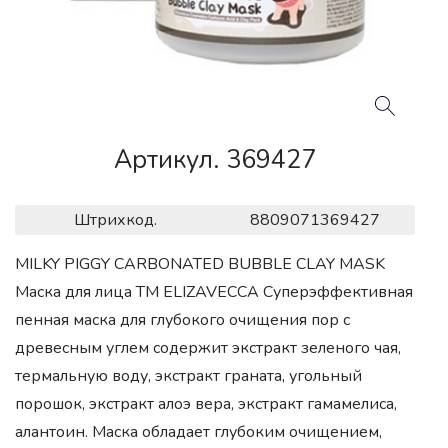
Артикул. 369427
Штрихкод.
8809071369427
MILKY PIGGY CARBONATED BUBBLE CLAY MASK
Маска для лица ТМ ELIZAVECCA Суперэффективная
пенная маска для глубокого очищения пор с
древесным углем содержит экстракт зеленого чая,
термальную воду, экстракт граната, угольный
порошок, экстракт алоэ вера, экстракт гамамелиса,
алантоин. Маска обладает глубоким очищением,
==
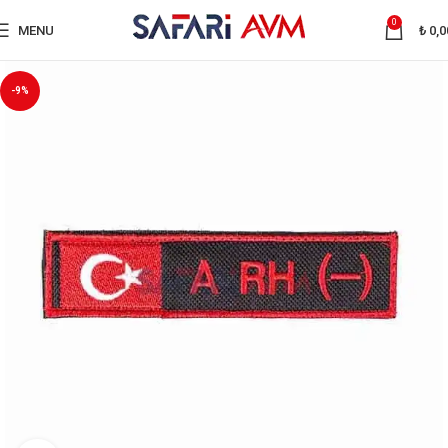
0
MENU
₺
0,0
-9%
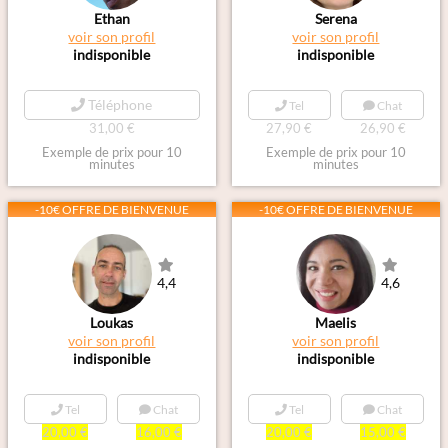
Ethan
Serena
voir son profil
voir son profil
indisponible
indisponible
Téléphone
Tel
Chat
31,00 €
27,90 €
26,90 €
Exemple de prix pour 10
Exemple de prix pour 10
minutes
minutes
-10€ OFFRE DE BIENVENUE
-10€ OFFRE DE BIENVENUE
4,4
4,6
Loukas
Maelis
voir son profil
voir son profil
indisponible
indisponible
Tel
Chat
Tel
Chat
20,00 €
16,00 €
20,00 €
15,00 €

> [Action item]: Write out the listing again, starting at the line with "Артикул. 369427" and ending after the line with "алантоин. Маска обладает". Change "древесным углем" to "активированным углем" and keep everything else the same.

> [Reply]:
Артикул. 369427
Штрихкод.
8809071369427
MILKY PIGGY CARBONATED BUBBLE CLAY MASK
Маска для лица ТМ ELIZAVECCA Суперэффективная
пенная маска для глубокого очищения пор с
активированным углем содержит экстракт зеленого чая,
термальную воду, экстракт граната, угольный
порошок, экстракт алоэ вера, экстракт гамамелиса,
алантоин. Маска обладает глубоким очищением,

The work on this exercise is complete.